-- Start --

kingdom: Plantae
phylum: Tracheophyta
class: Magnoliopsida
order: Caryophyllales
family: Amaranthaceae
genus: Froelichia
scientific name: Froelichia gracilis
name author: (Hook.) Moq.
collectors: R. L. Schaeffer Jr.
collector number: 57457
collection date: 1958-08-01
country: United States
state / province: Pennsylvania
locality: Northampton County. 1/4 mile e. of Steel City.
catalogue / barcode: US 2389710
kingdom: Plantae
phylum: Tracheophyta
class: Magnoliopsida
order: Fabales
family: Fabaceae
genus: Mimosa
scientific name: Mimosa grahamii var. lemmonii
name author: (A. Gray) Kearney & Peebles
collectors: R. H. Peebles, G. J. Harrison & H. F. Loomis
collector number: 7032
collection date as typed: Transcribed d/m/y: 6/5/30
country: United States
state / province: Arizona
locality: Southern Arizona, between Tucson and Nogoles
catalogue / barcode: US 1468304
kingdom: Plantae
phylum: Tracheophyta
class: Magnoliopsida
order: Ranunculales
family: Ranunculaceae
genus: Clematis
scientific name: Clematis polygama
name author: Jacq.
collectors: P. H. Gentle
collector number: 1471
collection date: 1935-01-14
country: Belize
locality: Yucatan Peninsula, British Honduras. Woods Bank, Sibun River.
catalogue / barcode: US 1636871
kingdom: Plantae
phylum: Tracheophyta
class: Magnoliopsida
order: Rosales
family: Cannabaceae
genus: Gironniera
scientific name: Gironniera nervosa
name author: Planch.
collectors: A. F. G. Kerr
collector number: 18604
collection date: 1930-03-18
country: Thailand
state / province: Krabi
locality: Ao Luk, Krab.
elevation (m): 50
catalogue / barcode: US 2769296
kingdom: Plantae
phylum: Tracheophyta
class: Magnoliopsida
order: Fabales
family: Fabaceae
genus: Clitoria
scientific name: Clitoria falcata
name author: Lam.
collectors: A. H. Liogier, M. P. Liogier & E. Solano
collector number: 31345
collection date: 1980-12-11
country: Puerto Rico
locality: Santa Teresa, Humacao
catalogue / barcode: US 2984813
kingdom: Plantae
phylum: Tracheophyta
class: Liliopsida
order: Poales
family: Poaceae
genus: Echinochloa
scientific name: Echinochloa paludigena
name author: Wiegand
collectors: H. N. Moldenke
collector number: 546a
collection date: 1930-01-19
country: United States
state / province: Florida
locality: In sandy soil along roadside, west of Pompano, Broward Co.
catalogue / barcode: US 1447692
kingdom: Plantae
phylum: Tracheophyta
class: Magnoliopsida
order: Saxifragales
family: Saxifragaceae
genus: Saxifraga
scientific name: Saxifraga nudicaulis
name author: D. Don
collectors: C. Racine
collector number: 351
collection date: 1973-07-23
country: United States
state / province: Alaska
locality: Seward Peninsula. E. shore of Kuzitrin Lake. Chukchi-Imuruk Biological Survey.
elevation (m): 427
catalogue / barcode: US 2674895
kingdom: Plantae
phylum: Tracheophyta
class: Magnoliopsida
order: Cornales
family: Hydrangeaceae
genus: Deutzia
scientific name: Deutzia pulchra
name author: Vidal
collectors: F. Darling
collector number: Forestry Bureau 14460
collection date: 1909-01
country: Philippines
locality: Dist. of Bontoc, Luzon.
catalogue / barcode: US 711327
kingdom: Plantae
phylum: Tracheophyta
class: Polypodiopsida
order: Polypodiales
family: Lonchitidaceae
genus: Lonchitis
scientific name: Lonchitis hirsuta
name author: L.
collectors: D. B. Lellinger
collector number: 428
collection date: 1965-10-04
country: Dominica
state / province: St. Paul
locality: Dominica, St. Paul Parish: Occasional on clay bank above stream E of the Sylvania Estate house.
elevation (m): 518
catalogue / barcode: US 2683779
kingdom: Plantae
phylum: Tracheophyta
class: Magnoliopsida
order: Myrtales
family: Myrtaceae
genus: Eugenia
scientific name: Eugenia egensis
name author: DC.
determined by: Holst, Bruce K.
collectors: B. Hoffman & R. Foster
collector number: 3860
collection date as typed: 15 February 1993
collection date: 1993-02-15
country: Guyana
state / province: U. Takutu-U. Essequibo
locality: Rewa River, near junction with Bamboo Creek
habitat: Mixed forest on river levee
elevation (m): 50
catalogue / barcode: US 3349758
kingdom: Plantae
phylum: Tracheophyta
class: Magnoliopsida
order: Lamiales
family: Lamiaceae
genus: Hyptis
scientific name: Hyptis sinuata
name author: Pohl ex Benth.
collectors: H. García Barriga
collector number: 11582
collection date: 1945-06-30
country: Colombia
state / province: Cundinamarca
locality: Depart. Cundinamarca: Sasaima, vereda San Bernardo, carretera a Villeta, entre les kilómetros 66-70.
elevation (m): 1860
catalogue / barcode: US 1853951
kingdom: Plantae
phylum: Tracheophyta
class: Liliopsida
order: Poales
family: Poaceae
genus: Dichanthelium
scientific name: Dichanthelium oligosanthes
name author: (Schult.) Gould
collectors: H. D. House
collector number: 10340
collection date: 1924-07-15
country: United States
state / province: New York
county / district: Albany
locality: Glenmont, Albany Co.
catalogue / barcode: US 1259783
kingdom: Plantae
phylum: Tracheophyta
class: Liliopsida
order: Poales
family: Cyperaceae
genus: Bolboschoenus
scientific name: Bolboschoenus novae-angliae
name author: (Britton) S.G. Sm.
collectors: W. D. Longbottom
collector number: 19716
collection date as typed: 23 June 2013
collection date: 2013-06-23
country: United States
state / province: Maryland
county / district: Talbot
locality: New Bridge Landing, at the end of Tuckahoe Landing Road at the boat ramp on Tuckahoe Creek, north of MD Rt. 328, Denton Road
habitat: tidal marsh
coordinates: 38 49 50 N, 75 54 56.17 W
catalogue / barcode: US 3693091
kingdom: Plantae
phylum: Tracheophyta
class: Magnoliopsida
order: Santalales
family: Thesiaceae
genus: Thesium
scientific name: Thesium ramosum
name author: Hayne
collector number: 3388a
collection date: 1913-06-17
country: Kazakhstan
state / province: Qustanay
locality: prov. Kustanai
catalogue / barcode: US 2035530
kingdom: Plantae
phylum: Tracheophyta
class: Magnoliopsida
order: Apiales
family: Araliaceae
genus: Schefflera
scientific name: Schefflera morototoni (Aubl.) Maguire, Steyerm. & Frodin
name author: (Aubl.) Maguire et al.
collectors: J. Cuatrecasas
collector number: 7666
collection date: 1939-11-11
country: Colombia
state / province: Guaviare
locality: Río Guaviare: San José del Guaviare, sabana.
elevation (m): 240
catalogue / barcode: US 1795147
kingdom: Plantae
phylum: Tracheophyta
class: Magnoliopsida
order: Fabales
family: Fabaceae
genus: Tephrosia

-- End --

| Exercise requirements |
Copy all of the material above, substituting "place" for each "locality" and leaving everything else unchanged.

| Answer to this task |
kingdom: Plantae
phylum: Tracheophyta
class: Magnoliopsida
order: Caryophyllales
family: Amaranthaceae
genus: Froelichia
scientific name: Froelichia gracilis
name author: (Hook.) Moq.
collectors: R. L. Schaeffer Jr.
collector number: 57457
collection date: 1958-08-01
country: United States
state / province: Pennsylvania
place: Northampton County. 1/4 mile e. of Steel City.
catalogue / barcode: US 2389710
kingdom: Plantae
phylum: Tracheophyta
class: Magnoliopsida
order: Fabales
family: Fabaceae
genus: Mimosa
scientific name: Mimosa grahamii var. lemmonii
name author: (A. Gray) Kearney & Peebles
collectors: R. H. Peebles, G. J. Harrison & H. F. Loomis
collector number: 7032
collection date as typed: Transcribed d/m/y: 6/5/30
country: United States
state / province: Arizona
place: Southern Arizona, between Tucson and Nogoles
catalogue / barcode: US 1468304
kingdom: Plantae
phylum: Tracheophyta
class: Magnoliopsida
order: Ranunculales
family: Ranunculaceae
genus: Clematis
scientific name: Clematis polygama
name author: Jacq.
collectors: P. H. Gentle
collector number: 1471
collection date: 1935-01-14
country: Belize
place: Yucatan Peninsula, British Honduras. Woods Bank, Sibun River.
catalogue / barcode: US 1636871
kingdom: Plantae
phylum: Tracheophyta
class: Magnoliopsida
order: Rosales
family: Cannabaceae
genus: Gironniera
scientific name: Gironniera nervosa
name author: Planch.
collectors: A. F. G. Kerr
collector number: 18604
collection date: 1930-03-18
country: Thailand
state / province: Krabi
place: Ao Luk, Krab.
elevation (m): 50
catalogue / barcode: US 2769296
kingdom: Plantae
phylum: Tracheophyta
class: Magnoliopsida
order: Fabales
family: Fabaceae
genus: Clitoria
scientific name: Clitoria falcata
name author: Lam.
collectors: A. H. Liogier, M. P. Liogier & E. Solano
collector number: 31345
collection date: 1980-12-11
country: Puerto Rico
place: Santa Teresa, Humacao
catalogue / barcode: US 2984813
kingdom: Plantae
phylum: Tracheophyta
class: Liliopsida
order: Poales
family: Poaceae
genus: Echinochloa
scientific name: Echinochloa paludigena
name author: Wiegand
collectors: H. N. Moldenke
collector number: 546a
collection date: 1930-01-19
country: United States
state / province: Florida
place: In sandy soil along roadside, west of Pompano, Broward Co.
catalogue / barcode: US 1447692
kingdom: Plantae
phylum: Tracheophyta
class: Magnoliopsida
order: Saxifragales
family: Saxifragaceae
genus: Saxifraga
scientific name: Saxifraga nudicaulis
name author: D. Don
collectors: C. Racine
collector number: 351
collection date: 1973-07-23
country: United States
state / province: Alaska
place: Seward Peninsula. E. shore of Kuzitrin Lake. Chukchi-Imuruk Biological Survey.
elevation (m): 427
catalogue / barcode: US 2674895
kingdom: Plantae
phylum: Tracheophyta
class: Magnoliopsida
order: Cornales
family: Hydrangeaceae
genus: Deutzia
scientific name: Deutzia pulchra
name author: Vidal
collectors: F. Darling
collector number: Forestry Bureau 14460
collection date: 1909-01
country: Philippines
place: Dist. of Bontoc, Luzon.
catalogue / barcode: US 711327
kingdom: Plantae
phylum: Tracheophyta
class: Polypodiopsida
order: Polypodiales
family: Lonchitidaceae
genus: Lonchitis
scientific name: Lonchitis hirsuta
name author: L.
collectors: D. B. Lellinger
collector number: 428
collection date: 1965-10-04
country: Dominica
state / province: St. Paul
place: Dominica, St. Paul Parish: Occasional on clay bank above stream E of the Sylvania Estate house.
elevation (m): 518
catalogue / barcode: US 2683779
kingdom: Plantae
phylum: Tracheophyta
class: Magnoliopsida
order: Myrtales
family: Myrtaceae
genus: Eugenia
scientific name: Eugenia egensis
name author: DC.
determined by: Holst, Bruce K.
collectors: B. Hoffman & R. Foster
collector number: 3860
collection date as typed: 15 February 1993
collection date: 1993-02-15
country: Guyana
state / province: U. Takutu-U. Essequibo
place: Rewa River, near junction with Bamboo Creek
habitat: Mixed forest on river levee
elevation (m): 50
catalogue / barcode: US 3349758
kingdom: Plantae
phylum: Tracheophyta
class: Magnoliopsida
order: Lamiales
family: Lamiaceae
genus: Hyptis
scientific name: Hyptis sinuata
name author: Pohl ex Benth.
collectors: H. García Barriga
collector number: 11582
collection date: 1945-06-30
country: Colombia
state / province: Cundinamarca
place: Depart. Cundinamarca: Sasaima, vereda San Bernardo, carretera a Villeta, entre les kilómetros 66-70.
elevation (m): 1860
catalogue / barcode: US 1853951
kingdom: Plantae
phylum: Tracheophyta
class: Liliopsida
order: Poales
family: Poaceae
genus: Dichanthelium
scientific name: Dichanthelium oligosanthes
name author: (Schult.) Gould
collectors: H. D. House
collector number: 10340
collection date: 1924-07-15
country: United States
state / province: New York
county / district: Albany
place: Glenmont, Albany Co.
catalogue / barcode: US 1259783
kingdom: Plantae
phylum: Tracheophyta
class: Liliopsida
order: Poales
family: Cyperaceae
genus: Bolboschoenus
scientific name: Bolboschoenus novae-angliae
name author: (Britton) S.G. Sm.
collectors: W. D. Longbottom
collector number: 19716
collection date as typed: 23 June 2013
collection date: 2013-06-23
country: United States
state / province: Maryland
county / district: Talbot
place: New Bridge Landing, at the end of Tuckahoe Landing Road at the boat ramp on Tuckahoe Creek, north of MD Rt. 328, Denton Road
habitat: tidal marsh
coordinates: 38 49 50 N, 75 54 56.17 W
catalogue / barcode: US 3693091
kingdom: Plantae
phylum: Tracheophyta
class: Magnoliopsida
order: Santalales
family: Thesiaceae
genus: Thesium
scientific name: Thesium ramosum
name author: Hayne
collector number: 3388a
collection date: 1913-06-17
country: Kazakhstan
state / province: Qustanay
place: prov. Kustanai
catalogue / barcode: US 2035530
kingdom: Plantae
phylum: Tracheophyta
class: Magnoliopsida
order: Apiales
family: Araliaceae
genus: Schefflera
scientific name: Schefflera morototoni (Aubl.) Maguire, Steyerm. & Frodin
name author: (Aubl.) Maguire et al.
collectors: J. Cuatrecasas
collector number: 7666
collection date: 1939-11-11
country: Colombia
state / province: Guaviare
place: Río Guaviare: San José del Guaviare, sabana.
elevation (m): 240
catalogue / barcode: US 1795147
kingdom: Plantae
phylum: Tracheophyta
class: Magnoliopsida
order: Fabales
family: Fabaceae
genus: Tephrosia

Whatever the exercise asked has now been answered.